A deep belief rule base-based fault diagnosis method for complex systems

Abstract

Complex systems are prone to faults due to their intricate structures, potentially impacting system stability. Therefore, fault diagnosis has become crucial for maintaining stable operation. In the field of complex systems, the combinatorial explosion problem in belief rule base (BRB) has attracted significant attention. The interdependence among system components leads to numerous variables and the need for rules, heightening model complexity. Regarding the combinatorial explosion problem, an improved belief rule network structure called deep BRB (DBRB) is proposed. First, the extreme gradient boosting (XGBoost) feature selection method is employed to choose the relatively important feature subset. Next, driven by the importance of features, different levels of features are input into the model, forming a complete and progressive network structure. Finally, the model undergoes the reasoning and optimization process. The effectiveness of the model is confirmed with a bearing fault dataset. After a comprehensive evaluation of multiple indicators, this method demonstrates a consistent improvement in classification performance as the depth increased.

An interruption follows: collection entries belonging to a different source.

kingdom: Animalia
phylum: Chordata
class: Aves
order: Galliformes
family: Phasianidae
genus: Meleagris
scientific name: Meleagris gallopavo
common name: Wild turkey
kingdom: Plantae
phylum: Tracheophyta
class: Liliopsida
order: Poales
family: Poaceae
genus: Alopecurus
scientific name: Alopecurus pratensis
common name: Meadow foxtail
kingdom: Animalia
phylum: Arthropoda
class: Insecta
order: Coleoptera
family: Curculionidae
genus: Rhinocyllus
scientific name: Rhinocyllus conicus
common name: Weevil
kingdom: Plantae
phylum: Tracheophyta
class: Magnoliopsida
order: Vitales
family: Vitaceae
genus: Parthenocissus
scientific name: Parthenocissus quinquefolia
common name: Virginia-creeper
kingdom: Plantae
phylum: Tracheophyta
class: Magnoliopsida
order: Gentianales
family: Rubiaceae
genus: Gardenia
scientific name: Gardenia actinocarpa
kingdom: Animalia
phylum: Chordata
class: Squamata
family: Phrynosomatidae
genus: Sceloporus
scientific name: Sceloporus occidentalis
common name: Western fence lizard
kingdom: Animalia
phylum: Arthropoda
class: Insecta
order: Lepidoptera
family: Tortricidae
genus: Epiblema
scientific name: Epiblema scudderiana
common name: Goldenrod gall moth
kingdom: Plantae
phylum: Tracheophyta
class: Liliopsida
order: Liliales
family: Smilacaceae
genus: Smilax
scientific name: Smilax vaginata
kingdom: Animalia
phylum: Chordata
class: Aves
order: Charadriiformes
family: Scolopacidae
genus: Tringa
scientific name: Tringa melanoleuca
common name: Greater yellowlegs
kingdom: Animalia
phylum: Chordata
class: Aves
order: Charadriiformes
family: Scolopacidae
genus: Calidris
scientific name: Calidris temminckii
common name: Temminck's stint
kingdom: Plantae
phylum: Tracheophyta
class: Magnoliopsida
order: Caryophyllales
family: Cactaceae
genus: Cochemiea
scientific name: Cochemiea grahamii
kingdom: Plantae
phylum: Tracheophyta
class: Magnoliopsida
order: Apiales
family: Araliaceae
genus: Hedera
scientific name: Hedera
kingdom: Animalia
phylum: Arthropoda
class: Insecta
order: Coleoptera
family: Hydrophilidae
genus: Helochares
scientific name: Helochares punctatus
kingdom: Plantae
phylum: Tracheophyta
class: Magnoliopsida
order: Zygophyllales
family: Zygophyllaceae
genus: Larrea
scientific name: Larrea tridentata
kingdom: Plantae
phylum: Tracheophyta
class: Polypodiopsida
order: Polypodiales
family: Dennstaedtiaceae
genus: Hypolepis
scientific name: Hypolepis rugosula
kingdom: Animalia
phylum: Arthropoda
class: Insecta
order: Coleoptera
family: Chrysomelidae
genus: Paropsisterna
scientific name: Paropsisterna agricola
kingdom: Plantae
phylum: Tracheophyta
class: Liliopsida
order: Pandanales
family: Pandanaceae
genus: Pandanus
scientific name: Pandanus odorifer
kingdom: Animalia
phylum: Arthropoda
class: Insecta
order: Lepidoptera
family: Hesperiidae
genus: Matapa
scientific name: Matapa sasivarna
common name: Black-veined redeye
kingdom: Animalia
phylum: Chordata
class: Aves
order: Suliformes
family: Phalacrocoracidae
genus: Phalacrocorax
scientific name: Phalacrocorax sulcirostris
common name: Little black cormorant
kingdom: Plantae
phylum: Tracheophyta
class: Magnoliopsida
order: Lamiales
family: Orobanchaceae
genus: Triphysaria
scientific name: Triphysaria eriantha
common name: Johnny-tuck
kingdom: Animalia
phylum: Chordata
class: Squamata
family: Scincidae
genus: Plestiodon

Moreover, compared to the traditional BRB model, this method notably reduces the number of parameters, improving its efficiency of processing complex data. In short, this method effectively tackles combinatorial explosion while ensuring model performance. The selection and assignment of feature subsets enhance the logic and readability of the model. Through the network structure, various fault features are captured well. This fault diagnosis method, rooted in the DBRB, offers a novel perspective on diagnosing complex system faults.